COMPOSERS: Alban Berg
LABELS: Bel Air
ALBUM TITLE: Berg
PERFORMER: Marlis Petersen, Daniela Sindram, Rachael Wilson, Rainer Trost, Bo Skovhus, Matthias Klink; Bavarian State Orchestra/Kirill Petrenko; dir. Dmitri Tcherniakov (Munich, 2015)
CATALOGUE NO: BAC 129
Director Dmitri Tcherniakov rejects the cliché of a monstrous, pseudo-innocent vamp who torments men unto death, suicide and murder – including her own. Yet his protagonist, the vocally stunning Marlis Petersen, feels reined in from her extreme coloratura. White-costumed, in a set comprising glass labyrinths, cold lighting and anonymous crowds, she is neither determined rebel nor passive victim, but self-endangered by her desperation to be loved – by more or less anyone, but especially her businessman ‘protector’ Dr Schön (Bo Skovhus, more brooding than menacing).
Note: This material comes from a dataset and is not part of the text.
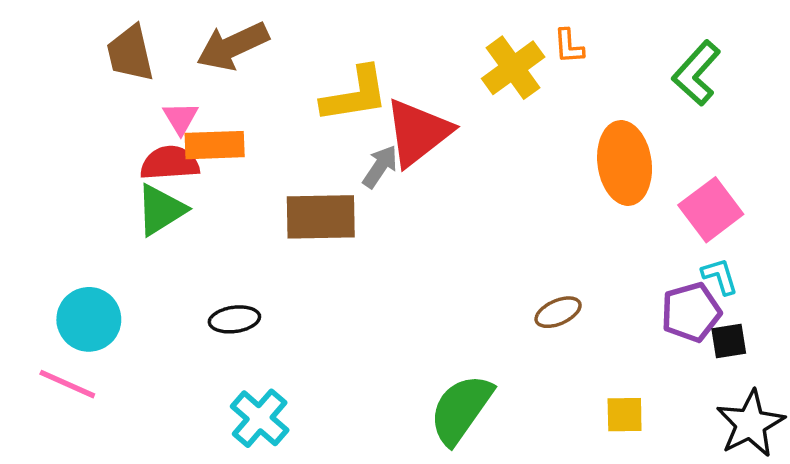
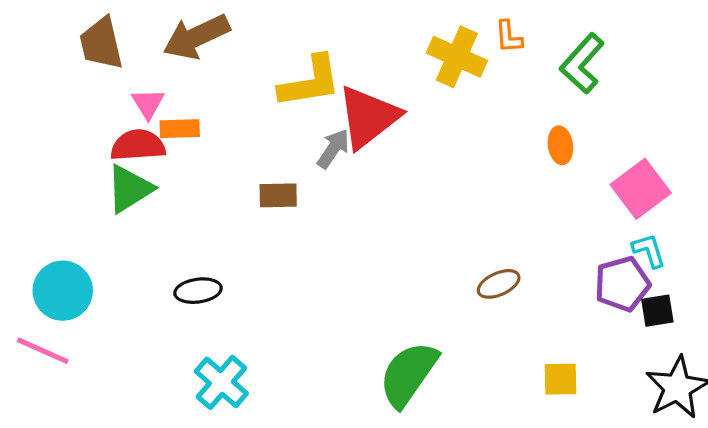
yellow cross: (513, 68) -> (457, 57), turned -30
green L-shape: (696, 73) -> (582, 63), moved
orange rectangle: (215, 145) -> (180, 129), size x0.7
orange ellipse: (625, 163) -> (560, 145), size x0.5
brown rectangle: (321, 217) -> (278, 195), size x0.6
Thus subtler clichés take hold – and Tcherniakov hardly avoids caricature in portraying the lesbian Geschwitz (Daniela Sindram) as a mannishly pathetic bluestocking, while the composer Alwa (Matthias Klink) remains a dithering aesthete until his violent demise. For all Lulu’s teasing come-ons, the production lacks erotic charge, and the savage black comedy that Berg carefully retained from Wedekind’s Lulu plays is dulled from a lampooning exposure of bourgeois hypocrisy into a basically domesticated – if complex and viscerally brutal – narrative of lovers, jealousy and greed.
Yet all is very far from lost, thanks to an impeccable cast who attack that narrative with exceptional music-dramatic skill, and the ravishingly transparent playing of the Bavarian State Orchestra under music director, Kirill Petrenko. Petersen invests Lulu with a paradoxical strength in vulnerability, killing herself rather than dying by Jack the Ripper’s hand. Close-up camera work makes the most of intimate gestures and facial expressions lost in the theatre but which, if not visionary, help to make this Lulu tragically human.